## Task
Could you reproduce the entries below word for word, beginning with the line that contains "looks like 21.6,in" and continuing through the line that contains "A: 606367.5,gal", with both of those lines included and the pictures left out?

## Supplied data
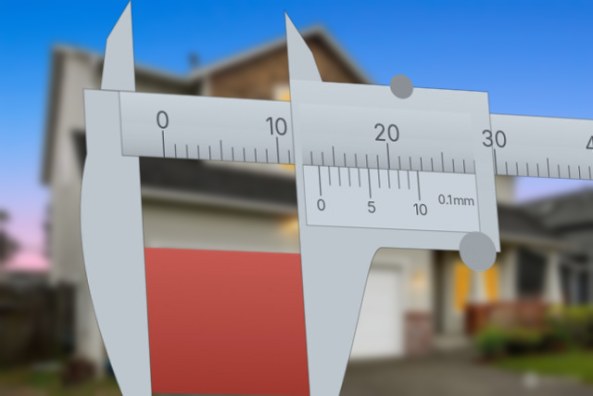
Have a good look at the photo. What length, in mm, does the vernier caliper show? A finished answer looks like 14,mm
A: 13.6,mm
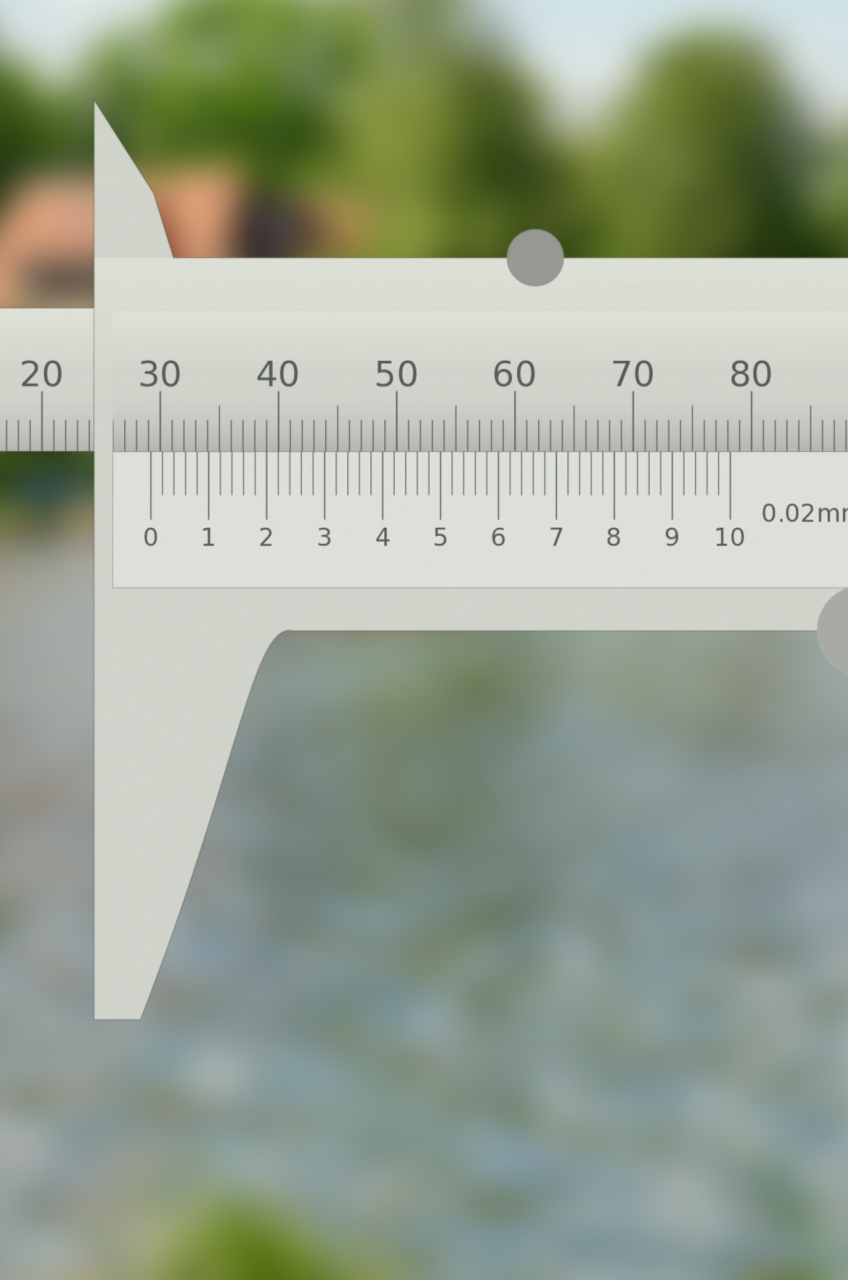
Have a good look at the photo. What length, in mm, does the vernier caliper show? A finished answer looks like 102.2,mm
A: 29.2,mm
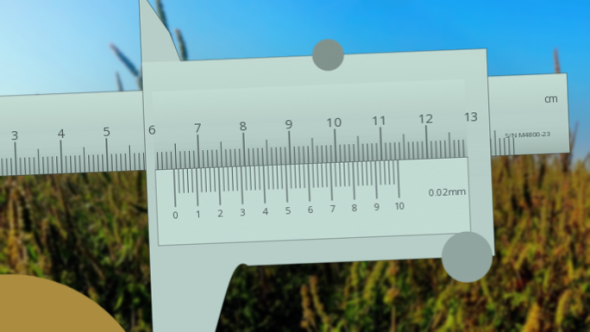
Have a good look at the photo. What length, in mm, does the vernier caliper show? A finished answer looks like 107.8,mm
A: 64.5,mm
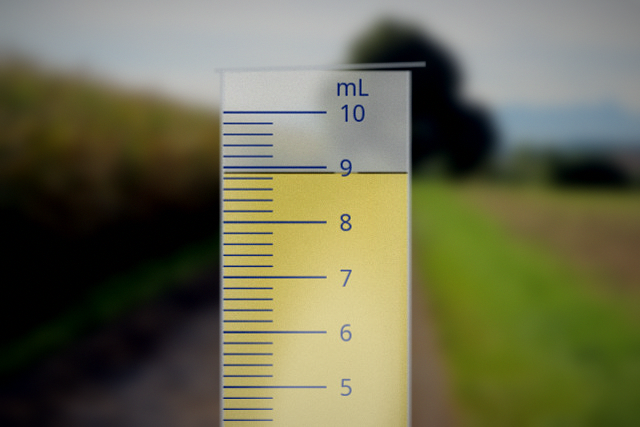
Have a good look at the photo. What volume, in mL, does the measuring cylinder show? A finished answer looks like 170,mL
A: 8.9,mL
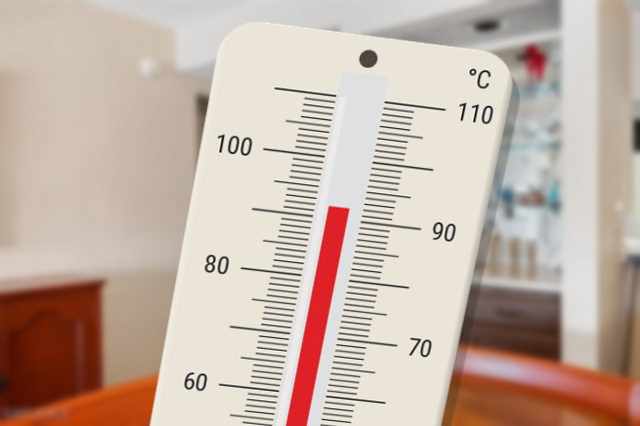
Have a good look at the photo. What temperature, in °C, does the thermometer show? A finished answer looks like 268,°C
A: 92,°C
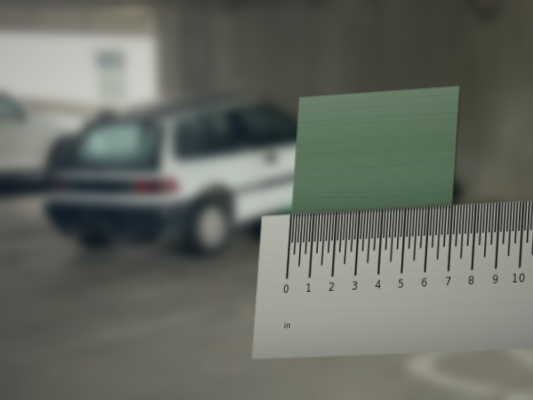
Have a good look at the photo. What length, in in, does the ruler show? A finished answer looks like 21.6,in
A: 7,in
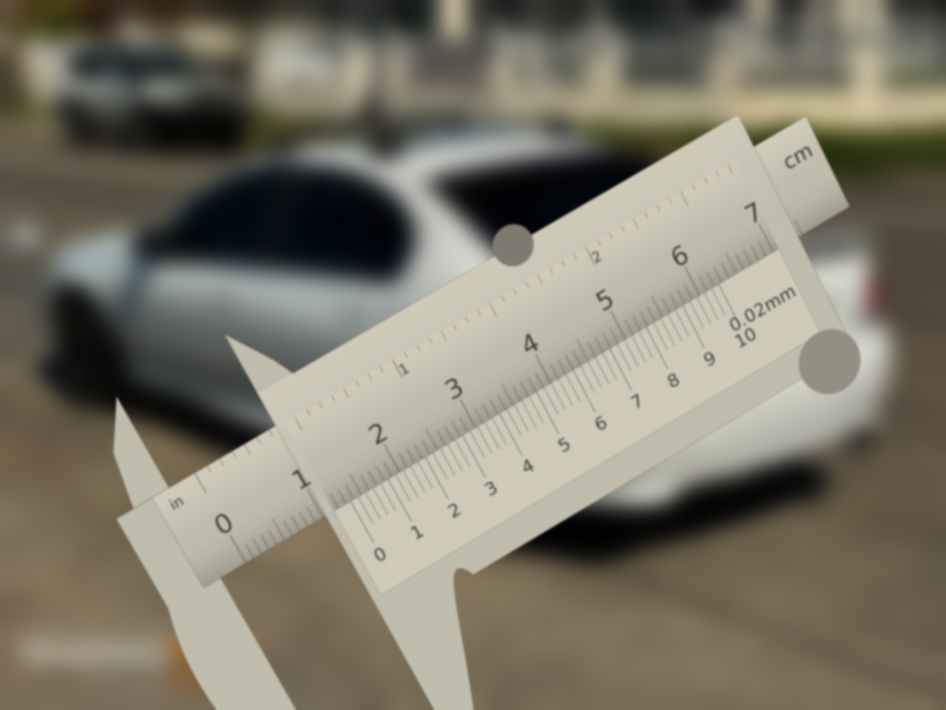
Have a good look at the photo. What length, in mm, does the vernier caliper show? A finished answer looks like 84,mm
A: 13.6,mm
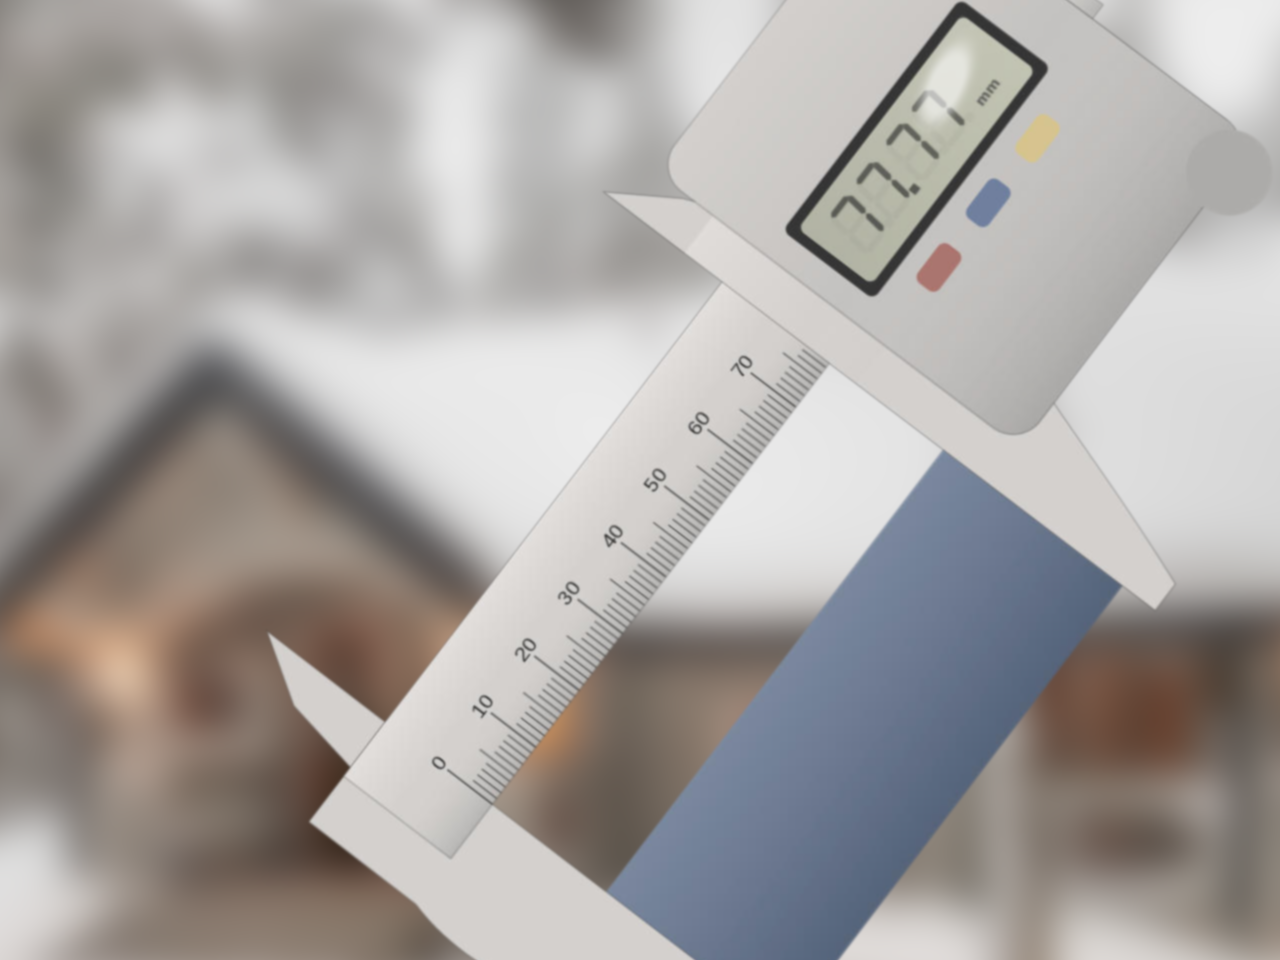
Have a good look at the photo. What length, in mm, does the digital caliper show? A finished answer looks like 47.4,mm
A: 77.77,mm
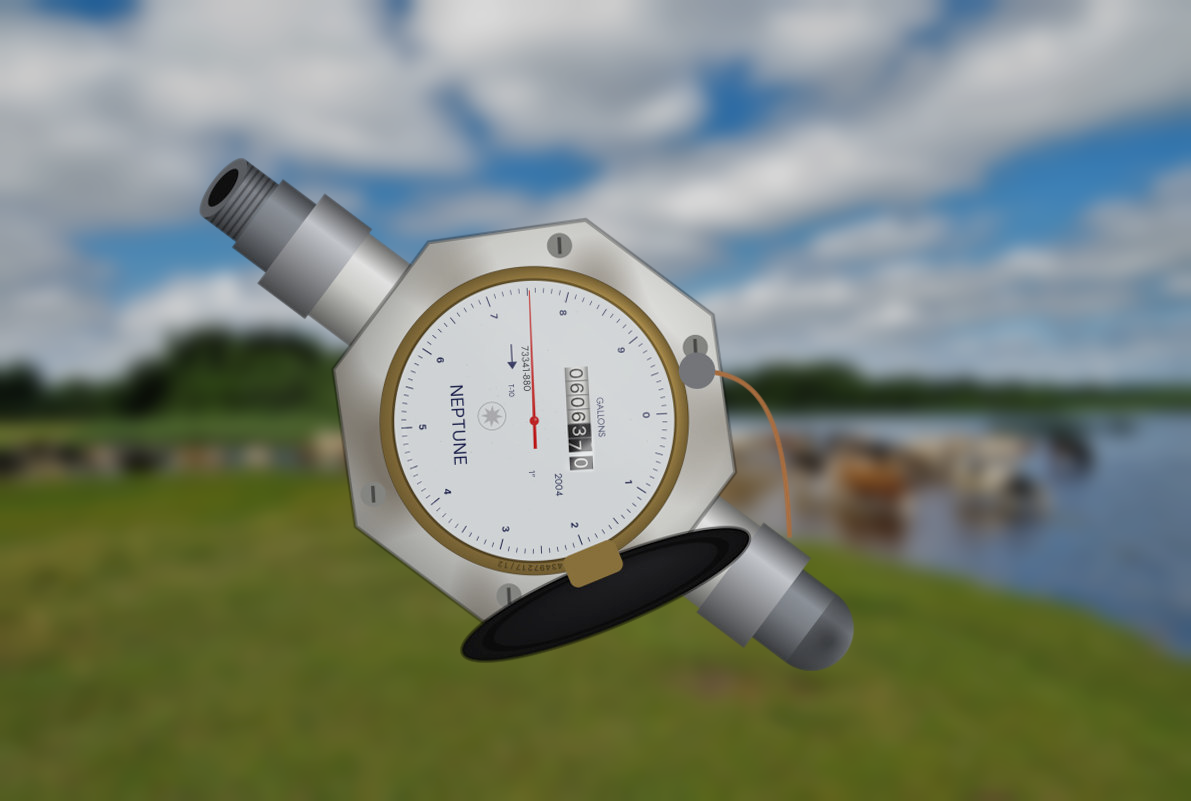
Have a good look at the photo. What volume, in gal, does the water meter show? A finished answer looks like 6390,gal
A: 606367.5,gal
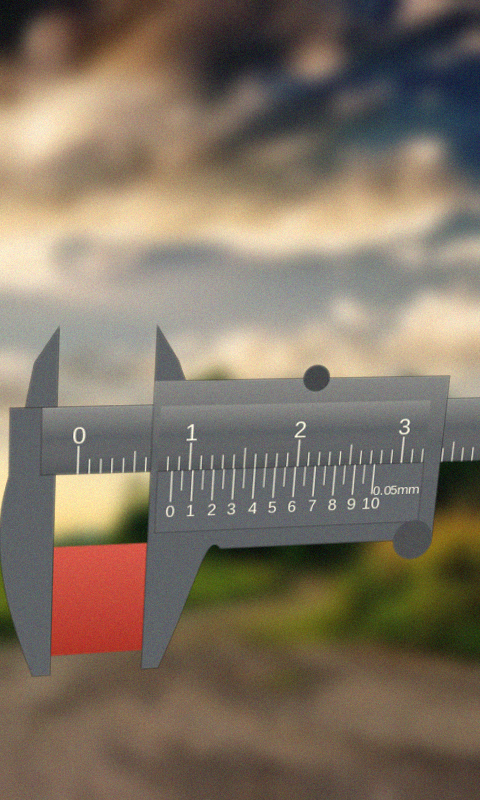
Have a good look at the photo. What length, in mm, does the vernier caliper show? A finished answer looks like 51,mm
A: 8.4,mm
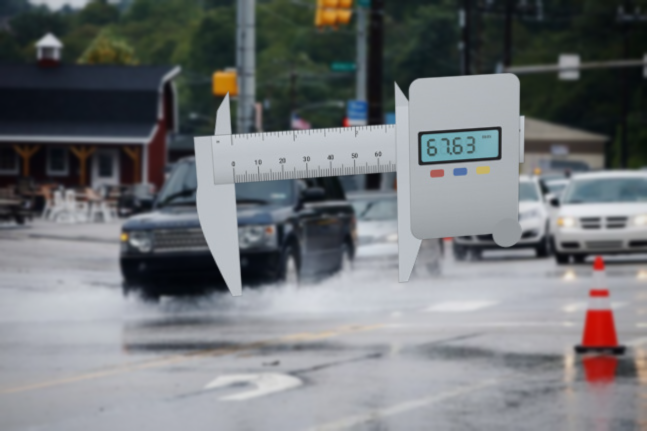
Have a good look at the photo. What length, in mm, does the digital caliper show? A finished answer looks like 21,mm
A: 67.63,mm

## Result of the exercise
Have a good look at the photo. What length, in in, does the ruler show? A finished answer looks like 21.6,in
A: 7,in
Have a good look at the photo. What length, in mm, does the vernier caliper show? A finished answer looks like 84,mm
A: 13.6,mm
Have a good look at the photo. What length, in mm, does the digital caliper show? A finished answer looks like 47.4,mm
A: 77.77,mm
Have a good look at the photo. What volume, in gal, does the water meter show? A finished answer looks like 6390,gal
A: 606367.5,gal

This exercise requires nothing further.